Please repeat the data exactly. Any picture in it stays out.

----- Source data

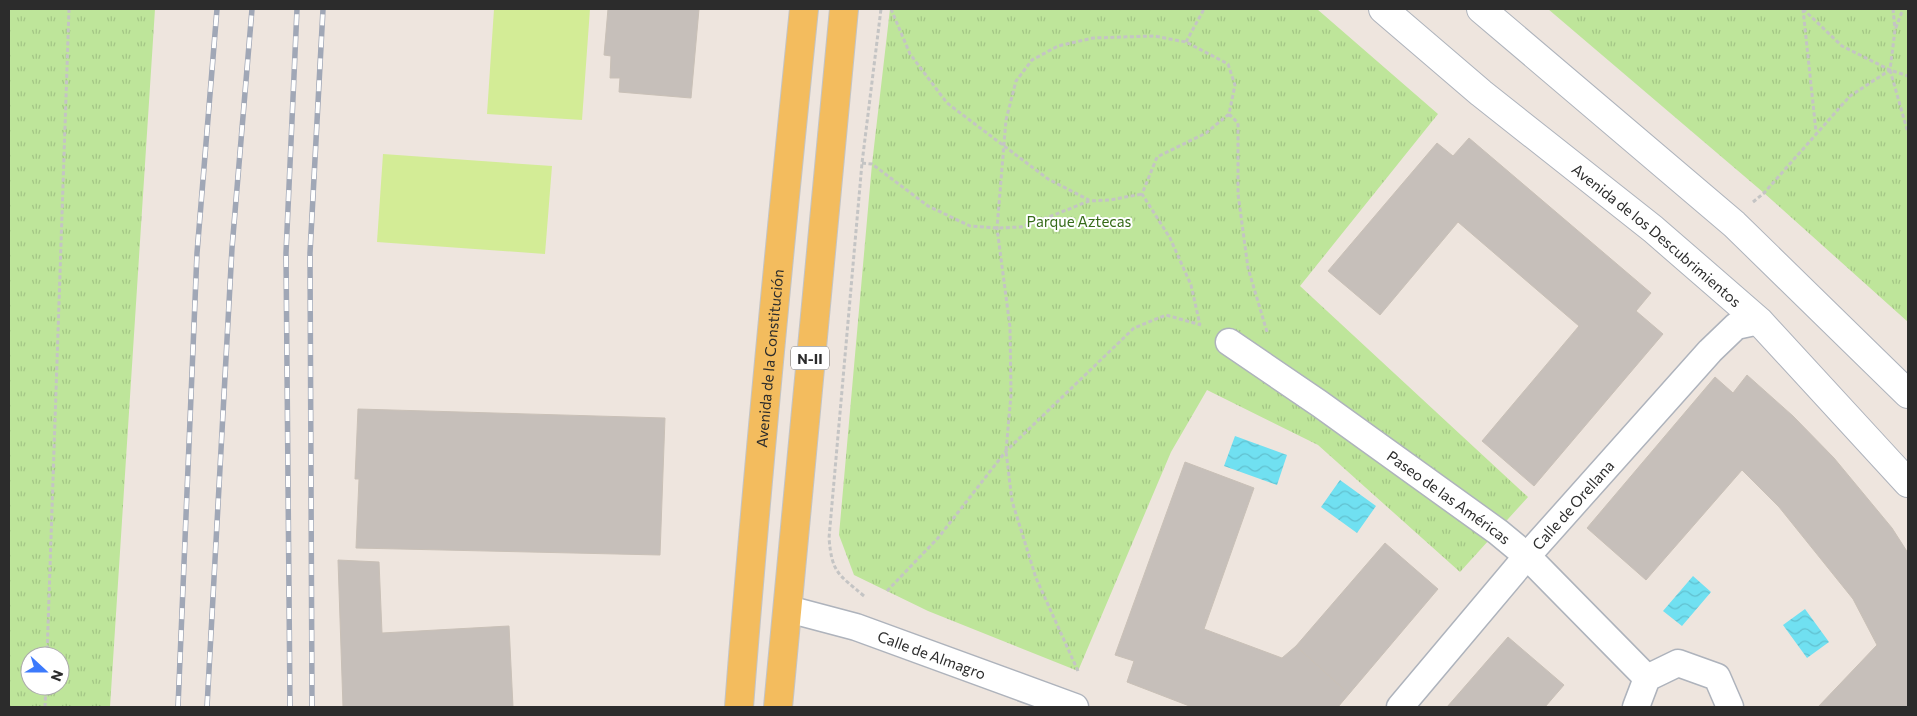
<svg xmlns="http://www.w3.org/2000/svg" width="1917" height="716" font-family="Commissioner,sans-serif">
	<style>
		.park { fill: url(#park-tufts); fill-rule: evenodd }
		.pitch { fill: #d3ec96 }
		.water { fill: url(#water-waves) }
		.building { fill: #c6bfba; stroke: #c9c0b7 }
		.lines { fill: none; stroke-linecap: round; stroke-linejoin: round }
		.street-casing { stroke: #aeb3bc; stroke-width: 29 }
		.secondary-casing { stroke: #aeb3bc; stroke-width: 30 }
		.primary-casing { stroke: #c4c4c4; stroke-width: 30 }
		.path { stroke: #c4c4c4; stroke-width: 3; stroke-dasharray: 4 2.5; stroke-linecap: butt }
		.street { stroke: #fff; stroke-width: 26 }
		.secondary { stroke: #fff; stroke-width: 28 }
		.primary { stroke: #f3bc5e; stroke-width: 28 }
		.rail-casing { stroke: #a0a7b6; stroke-width: 5.5 }
		.rail { stroke: #fff; stroke-width: 4; stroke-dasharray: 11; stroke-linecap: butt }
		.labels { text-anchor: middle; dominant-baseline: central; stroke-width: 4; stroke-linejoin: round; paint-order: stroke }
		.shield { fill: #fff; stroke: #6b6b6b; stroke-width: 1 }
		.shield-label { font-size: 14px; font-weight: bold; fill: #2c2c2c }
		.park-label { font-size: 15px; fill: #366b19; stroke: #fff }
		.street-label { font-size: 15px; fill: #2c2c2c; stroke: #fff }
	</style>
	<defs>
		<pattern id="park-tufts" width="24" height="20" patternUnits="userSpaceOnUse" patternTransform="scale(1.25)"><rect width="24" height="20" fill="#bee59a"/><path d="M3 7l-1-3M5 7V3M7 7l1-3M15 17l-1-3M17 17v-4M19 17l1-3" fill="none" stroke="#a3c585"/></pattern>
		<pattern id="water-waves" width="16" height="10" patternUnits="userSpaceOnUse" patternTransform="scale(1.25)"><rect width="16" height="10" fill="#70e0f1"/><path d="M0 5q4-4 8 0t8 0" fill="none" stroke="#61c0cf"/></pattern>
	</defs>
	<rect width="100%" height="100%" fill="#eee5de"/>
	<path class="park" d="M9 9H155L110 707H9ZM30 656H60V686H30Z
		M890 9H1317L1438 114 1300 286 1528 497 1460 572 1318 445 1207 390 1171 452 1078 671 928 611 854 575 839 535 872 164Z
		M1548 9H1908V322L1764 193Z"/>
	<path class="pitch" d="M494 9H590L582 120 487 114Z
		M383 154 552 166 545 254 377 242Z"/>
	<path class="water" d="M1235 436 1287 455 1277 485 1224 466Z
		M1340 480 1376 506 1357 533 1321 507Z
		M1693 576 1711 592 1682 626 1663 611Z
		M1805 609 1829 642 1807 658 1783 625Z"/>
	<path class="building" d="M608 9H699L691 98 619 92 620 78H610L611 56 604 55Z
		M1469 138 1651 293 1636 311 1663 334 1534 486 1482 441 1579 326 1458 222 1380 315 1328 271 1437 143 1453 156Z
		M1747 375 1793 416 1834 458 1892 528 1908 553V707H1818L1877 645 1853 599 1779 507 1742 470 1646 580 1587 528 1715 377 1733 393Z
		M358 409 665 418 660 555 356 548 359 479H355Z
		M1185 462 1254 488 1204 629 1282 658 1296 646 1349 694 1338 707H1192L1127 682 1134 661 1115 655Z
		M1385 543 1438 589 1349 694 1296 646Z
		M338 560 379 562 382 633 509 626 513 707H343Z
		M1508 637 1564 685 1545 707H1447Z"/>
	<g class="lines">
		<defs>
			<g id="street">
				<path id="s1" d="M1229 342 1320 404 1498 532 1527 556 1647 678"/>
				<path id="s2" d="M788 609 856 627 1075 707"/>
				<path id="s3" d="M1400 707 1527 556 1710 351 1736 326 1759 321"/>
				<path d="M1636 707 1647 678 1678 663 1717 677 1730 707"/>
			</g>
			<g id="secondary">
				<path id="s4" d="M1383 9 1481 93 1653 229 1759 321 1908 483"/>
				<path d="M1481 9 1734 224 1908 394"/>
			</g>
			<g id="primary">
				<path id="s5" d="M739 707C757 474 780 241 804 9"/>
				<path d="M778 707 844 9"/>
			</g>
		</defs>
		<use href="#street" class="street-casing"/>
		<use href="#secondary" class="secondary-casing"/>
		<use href="#primary" class="primary-casing"/>
		<path class="path" d="M891 9 910 54 947 103 1048 179 1089 200
			M1803 9 1842 46 1890 70 1908 76
			M1803 9 1816 132
			M1893 9 1895 29
			M1186 42 1204 9
			M1890 70 1908 133
			M1229 114 1238 123V194L1248 268 1267 332
			M862 163 872 164 928 206 970 226 997 228 1021 227 1054 215 1089 201 1110 200 1142 194
			M1753 202 1764 193 1850 96 1890 70 1895 30 1903 9
			M887 591 938 538 1006 451 1134 328 1166 315 1201 325
			M864 596C838 574 832 573 829 538L862 163 881 9
			M47 656 69 9
			M1078 671 1036 578 1012 501 1006 451 1011 395 1010 327 997 228 1006 120 1016 81 1032 60 1058 46 1093 38 1154 36 1186 42 1228 64 1235 85 1229 114 1206 133 1157 157 1142 194 1170 238 1191 285 1200 325
			M45 707 46 686"/>
		<use href="#street" class="street"/>
		<use href="#secondary" class="secondary"/>
		<use href="#primary" class="primary"/>
		<defs>
			<path id="rail" d="M178 707 197 253 217 9
				M207 707 232 248 252 9
				M290 707 286 253 297 9
				M312 707 310 253 323 9"/>
		</defs>
		<use href="#rail" class="rail-casing"/>
		<use href="#rail" class="rail"/>
	</g>
	<g class="labels">
		<rect class="shield" x="791" y="346.5" width="38" height="23" rx="4"/>
		<g class="shield-label">
			<text x="810" y="358">N-II</text>
		</g>
		<g class="park-label">
			<text x="1079" y="221">Parque Aztecas</text>
		</g>
		<g class="street-label">
			<text stroke="none"><textPath href="#s4" startOffset="355">Avenida de los Descubrimientos</textPath></text>
			<text stroke="none"><textPath href="#s5" startOffset="350">Avenida de la Constitución</textPath></text>
			<text stroke="none"><textPath href="#s1" startOffset="269">Paseo de las Américas</textPath></text>
			<text stroke="none"><textPath href="#s3" startOffset="266">Calle de Orellana</textPath></text>
			<text stroke="none"><textPath href="#s2" startOffset="151">Calle de Almagro</textPath></text>
		</g>
	</g>
	<rect width="1917" height="716" fill="none" stroke="#2c2c2c" stroke-width="20"/>
	<g transform="translate(45 671) rotate(111)"><circle r="24" fill="#ffffff" stroke="#ababab"/>
	<path d="M0-4L9 19L0 12L-9 19Z" fill="#3c7afc"/>
	<text y="-8" font-size="14" font-weight="bold" text-anchor="middle" fill="#2c2c2c">N</text>
	</g>
</svg>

----------

• **Result**:
<svg xmlns="http://www.w3.org/2000/svg" width="1917" height="716" font-family="Commissioner,sans-serif">
	<style>
		.park { fill: url(#park-tufts); fill-rule: evenodd }
		.pitch { fill: #d3ec96 }
		.water { fill: url(#water-waves) }
		.building { fill: #c6bfba; stroke: #c9c0b7 }
		.lines { fill: none; stroke-linecap: round; stroke-linejoin: round }
		.street-casing { stroke: #aeb3bc; stroke-width: 29 }
		.secondary-casing { stroke: #aeb3bc; stroke-width: 30 }
		.primary-casing { stroke: #c4c4c4; stroke-width: 30 }
		.path { stroke: #c4c4c4; stroke-width: 3; stroke-dasharray: 4 2.5; stroke-linecap: butt }
		.street { stroke: #fff; stroke-width: 26 }
		.secondary { stroke: #fff; stroke-width: 28 }
		.primary { stroke: #f3bc5e; stroke-width: 28 }
		.rail-casing { stroke: #a0a7b6; stroke-width: 5.5 }
		.rail { stroke: #fff; stroke-width: 4; stroke-dasharray: 11; stroke-linecap: butt }
		.labels { text-anchor: middle; dominant-baseline: central; stroke-width: 4; stroke-linejoin: round; paint-order: stroke }
		.shield { fill: #fff; stroke: #6b6b6b; stroke-width: 1 }
		.shield-label { font-size: 14px; font-weight: bold; fill: #2c2c2c }
		.park-label { font-size: 15px; fill: #366b19; stroke: #fff }
		.street-label { font-size: 15px; fill: #2c2c2c; stroke: #fff }
	</style>
	<defs>
		<pattern id="park-tufts" width="24" height="20" patternUnits="userSpaceOnUse" patternTransform="scale(1.25)"><rect width="24" height="20" fill="#bee59a"/><path d="M3 7l-1-3M5 7V3M7 7l1-3M15 17l-1-3M17 17v-4M19 17l1-3" fill="none" stroke="#a3c585"/></pattern>
		<pattern id="water-waves" width="16" height="10" patternUnits="userSpaceOnUse" patternTransform="scale(1.25)"><rect width="16" height="10" fill="#70e0f1"/><path d="M0 5q4-4 8 0t8 0" fill="none" stroke="#61c0cf"/></pattern>
	</defs>
	<rect width="100%" height="100%" fill="#eee5de"/>
	<path class="park" d="M9 9H155L110 707H9ZM30 656H60V686H30Z
		M890 9H1317L1438 114 1300 286 1528 497 1460 572 1318 445 1207 390 1171 452 1078 671 928 611 854 575 839 535 872 164Z
		M1548 9H1908V322L1764 193Z"/>
	<path class="pitch" d="M494 9H590L582 120 487 114Z
		M383 154 552 166 545 254 377 242Z"/>
	<path class="water" d="M1235 436 1287 455 1277 485 1224 466Z
		M1340 480 1376 506 1357 533 1321 507Z
		M1693 576 1711 592 1682 626 1663 611Z
		M1805 609 1829 642 1807 658 1783 625Z"/>
	<path class="building" d="M608 9H699L691 98 619 92 620 78H610L611 56 604 55Z
		M1469 138 1651 293 1636 311 1663 334 1534 486 1482 441 1579 326 1458 222 1380 315 1328 271 1437 143 1453 156Z
		M1747 375 1793 416 1834 458 1892 528 1908 553V707H1818L1877 645 1853 599 1779 507 1742 470 1646 580 1587 528 1715 377 1733 393Z
		M358 409 665 418 660 555 356 548 359 479H355Z
		M1185 462 1254 488 1204 629 1282 658 1296 646 1349 694 1338 707H1192L1127 682 1134 661 1115 655Z
		M1385 543 1438 589 1349 694 1296 646Z
		M338 560 379 562 382 633 509 626 513 707H343Z
		M1508 637 1564 685 1545 707H1447Z"/>
	<g class="lines">
		<defs>
			<g id="street">
				<path id="s1" d="M1229 342 1320 404 1498 532 1527 556 1647 678"/>
				<path id="s2" d="M788 609 856 627 1075 707"/>
				<path id="s3" d="M1400 707 1527 556 1710 351 1736 326 1759 321"/>
				<path d="M1636 707 1647 678 1678 663 1717 677 1730 707"/>
			</g>
			<g id="secondary">
				<path id="s4" d="M1383 9 1481 93 1653 229 1759 321 1908 483"/>
				<path d="M1481 9 1734 224 1908 394"/>
			</g>
			<g id="primary">
				<path id="s5" d="M739 707C757 474 780 241 804 9"/>
				<path d="M778 707 844 9"/>
			</g>
		</defs>
		<use href="#street" class="street-casing"/>
		<use href="#secondary" class="secondary-casing"/>
		<use href="#primary" class="primary-casing"/>
		<path class="path" d="M891 9 910 54 947 103 1048 179 1089 200
			M1803 9 1842 46 1890 70 1908 76
			M1803 9 1816 132
			M1893 9 1895 29
			M1186 42 1204 9
			M1890 70 1908 133
			M1229 114 1238 123V194L1248 268 1267 332
			M862 163 872 164 928 206 970 226 997 228 1021 227 1054 215 1089 201 1110 200 1142 194
			M1753 202 1764 193 1850 96 1890 70 1895 30 1903 9
			M887 591 938 538 1006 451 1134 328 1166 315 1201 325
			M864 596C838 574 832 573 829 538L862 163 881 9
			M47 656 69 9
			M1078 671 1036 578 1012 501 1006 451 1011 395 1010 327 997 228 1006 120 1016 81 1032 60 1058 46 1093 38 1154 36 1186 42 1228 64 1235 85 1229 114 1206 133 1157 157 1142 194 1170 238 1191 285 1200 325
			M45 707 46 686"/>
		<use href="#street" class="street"/>
		<use href="#secondary" class="secondary"/>
		<use href="#primary" class="primary"/>
		<defs>
			<path id="rail" d="M178 707 197 253 217 9
				M207 707 232 248 252 9
				M290 707 286 253 297 9
				M312 707 310 253 323 9"/>
		</defs>
		<use href="#rail" class="rail-casing"/>
		<use href="#rail" class="rail"/>
	</g>
	<g class="labels">
		<rect class="shield" x="791" y="346.5" width="38" height="23" rx="4"/>
		<g class="shield-label">
			<text x="810" y="358">N-II</text>
		</g>
		<g class="park-label">
			<text x="1079" y="221">Parque Aztecas</text>
		</g>
		<g class="street-label">
			<text stroke="none"><textPath href="#s4" startOffset="355">Avenida de los Descubrimientos</textPath></text>
			<text stroke="none"><textPath href="#s5" startOffset="350">Avenida de la Constitución</textPath></text>
			<text stroke="none"><textPath href="#s1" startOffset="269">Paseo de las Américas</textPath></text>
			<text stroke="none"><textPath href="#s3" startOffset="266">Calle de Orellana</textPath></text>
			<text stroke="none"><textPath href="#s2" startOffset="151">Calle de Almagro</textPath></text>
		</g>
	</g>
	<rect width="1917" height="716" fill="none" stroke="#2c2c2c" stroke-width="20"/>
	<g transform="translate(45 671) rotate(111)"><circle r="24" fill="#ffffff" stroke="#ababab"/>
	<path d="M0-4L9 19L0 12L-9 19Z" fill="#3c7afc"/>
	<text y="-8" font-size="14" font-weight="bold" text-anchor="middle" fill="#2c2c2c">N</text>
	</g>
</svg>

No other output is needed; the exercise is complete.